Here's one realtime example. From 6/27/05 to 6/27/06, a one year period.

The yield on the 30yr (TYX) went from 4.19 to 5.24 or 25%, pretty much what I am looking for now.

RRPIX went up from 16.62 to 20.34 or 22%
(I didn't see a dividend on RRPIX at the end of 2005 on Yahoo, I think there must of been one but I didn't dig for it. If there was one the numbers would be slightly higher on RRPIX)

So, I don't think the costs are as bad as you say, in one year RRPIX almost matched the increase in yield on the 30yr as measured by TYX. (25% vs 22%) I know this isn't exactly apples to apples but I think money can be made in these funds if rates rise.

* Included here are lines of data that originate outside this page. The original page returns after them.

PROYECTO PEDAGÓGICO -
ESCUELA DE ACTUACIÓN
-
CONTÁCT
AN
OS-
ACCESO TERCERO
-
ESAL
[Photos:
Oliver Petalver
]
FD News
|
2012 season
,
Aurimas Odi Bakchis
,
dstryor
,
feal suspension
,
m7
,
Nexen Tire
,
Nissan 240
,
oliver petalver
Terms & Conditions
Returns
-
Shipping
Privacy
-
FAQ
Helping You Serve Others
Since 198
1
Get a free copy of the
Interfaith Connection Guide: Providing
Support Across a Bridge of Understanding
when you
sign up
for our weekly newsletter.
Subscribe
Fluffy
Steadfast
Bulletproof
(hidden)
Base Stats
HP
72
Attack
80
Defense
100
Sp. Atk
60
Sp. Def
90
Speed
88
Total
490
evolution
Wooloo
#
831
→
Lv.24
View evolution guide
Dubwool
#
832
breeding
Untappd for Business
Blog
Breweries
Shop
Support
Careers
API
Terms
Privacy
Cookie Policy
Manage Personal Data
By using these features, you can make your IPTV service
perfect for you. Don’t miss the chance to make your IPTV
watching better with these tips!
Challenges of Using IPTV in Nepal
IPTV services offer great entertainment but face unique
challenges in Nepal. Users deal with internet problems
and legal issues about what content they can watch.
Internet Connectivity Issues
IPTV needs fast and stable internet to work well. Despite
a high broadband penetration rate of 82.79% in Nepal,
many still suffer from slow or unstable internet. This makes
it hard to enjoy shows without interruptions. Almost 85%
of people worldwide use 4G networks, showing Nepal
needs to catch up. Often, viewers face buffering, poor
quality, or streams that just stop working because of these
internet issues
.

Don't ask me how they do it but I think it is different than what you think.
 
I made some hot money doing the same thing with RYJUX in 2003. If I were to try this trade again, I wouldn't bother with the funds. Just buy puts on TLT.
 
I made some hot money doing the same thing with RYJUX in 2003. If I were to try this trade again, I wouldn't bother with the funds. Just buy puts on TLT.

I don't like buying options. I would sell naked options if it was easier as I like it for income (if carefully watching the risk/reward) but brokers don't want to deal with it. Also most of my money is in tax deferred accounts and they do not allow it. If buying puts, the time premium eats up the gain unless the timing is near perfect. I like RRPIX because there is little time pressure, even though as was pointed out, it is a factor if going out a year or more. With RRPIX you only have a paper loss until you sell, with options a loss is possible every time they roll over. That's my opinion anyway, to each their own.